Kindred is a fictional story inspired at least in part by the slave narratives, perhaps deliberately taking the form, yet it is also fantasy in that the first-person protagonist is a Black woman living in the 1970s who accidentally travels through time to the early 1800s (also from California to Maryland). Unable to control or even predict her magical travels, the main character Dana Franklin seems to be pulled into the past whenever Rufus Weylin is in trouble. Rufus is the white son of slaveholder Tom Weylin (both of whom turn out to be among Dana’s ancestors). Since Rufus is often in danger of death and only survives due to Dana’s interventions, he comes to realize he can’t wield the same power over her that he does over Black people from his own time (though he tries). At least once, Dana’s husband Kevin (a white man) is transported back with her, and becomes trapped in the 1800s for several years.
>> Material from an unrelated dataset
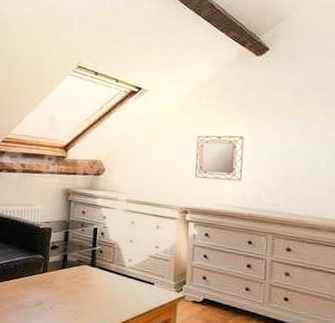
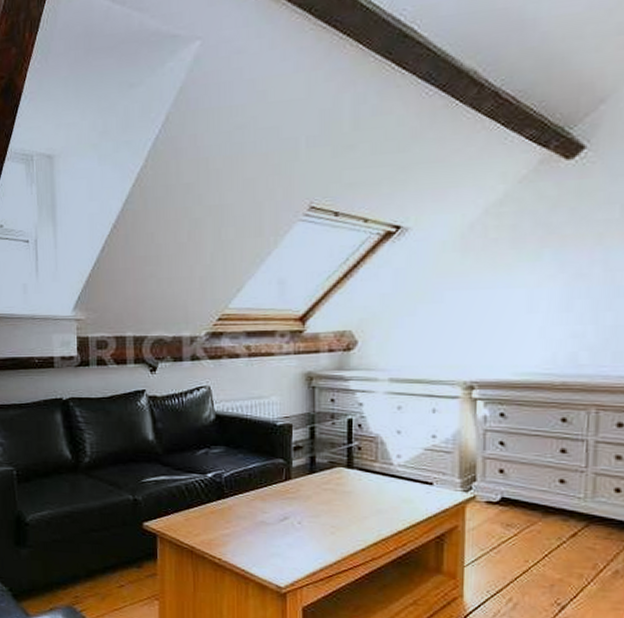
home mirror: present [195,135,244,181] -> none [481,276,552,340]

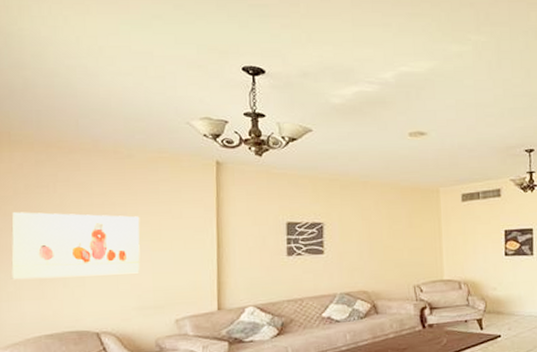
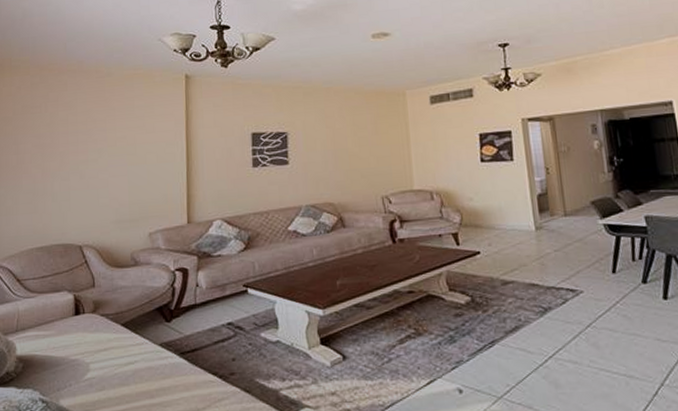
wall art: present [10,212,140,280] -> none [9,131,118,196]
(Butler later said she intended to write the protagonist as a man, but she couldn’t make it work — the Black man would immediately be perceived as dangerous in a way that a Black woman wouldn’t, and “wouldn’t even have time to learn the rules”. In other words, sexism could work in favor of a female protagonist. She also said she wrote the book in response to a young Black man who said he was ashamed of his ancestors for submitting to white supremacy — her view was that the subservience of previous generations was a courageous resistance, a means to survival.)

The Good

Aside from the unexplained phenomenon of Dana traveling through time and space, everything about the story seems incredibly realistic and tangible, from Dana and Kevin’s relationship and careers in the 1970s to the descriptions of the plantation and people in the 1800s. Perhaps most remarkably for a novel of fewer than 300 pages is that none of the characters are caricatures — neither the slave owners nor the slaves. Even Dana and Kevin have complexities to their personalities that mark them as individuals rather than stand-ins or archetypes. Each person, especially those met in Maryland, is an individual precisely and masterfully described. This is rare even in the best of works.

I was startled — and eventually impressed at the author’s insight — when it turned out that people in the 1800s were most surprised by Dana wearing “man’s clothing” (pants and shirt instead of a dress). Both whites and blacks of the time resented that her speech sounded “white” (educated), that she could read and write, that she didn’t (initially) cow before the white masters. But none of that startled them or upset them like the fact that she wore pants. It was details like this that showed not only how much thought Butler put into the work but that made it feel so realistic.

Though it hurt to read, it made sense that Dana would eventually learn to grovel before the white people of the day. She simply had no power, no recourse, in those times. Despite her education and 1970s-level freedom, her only method of survival in 1800s Maryland was to learn to act like a slave. Even when she did learn to wield the power she held over Rufus (that she could simply decide not to save him next time she came back through time), she realized that he had other ways of retaliating — usually against other people — for which she had no defense. Though she never told Rufus, one reason she waited so long to act against him was that he had not fathered Dana’s ancestor Hagar. (If she killed him or let him die before Hagar was born, she feared she would cease to exist.)

Near the end, I began to lose patience with the protagonist when Rufus committed worse and worse atrocities and Dana had the ability and opportunity to end him (after Hagar was born). But she finally did what I needed her to do, much to my relief.

Points Off For...

I can’t name anything specific that I disliked about this book. It simply didn’t have quite enough to nudge me into rating a fifth star.

Conclusion

It was not intentional that I read two slavery-related books back-to-back. Kindred was already on my shelf waiting to be read when I bought Never Caught and read it first. But it worked out well, despite my complaints about Never Caught. If nothing else, it prepared me, historically speaking, for this book. I would recommend Kindred to any reader, whether or not they enjoy history or time-traveling fiction. It is simply a good story.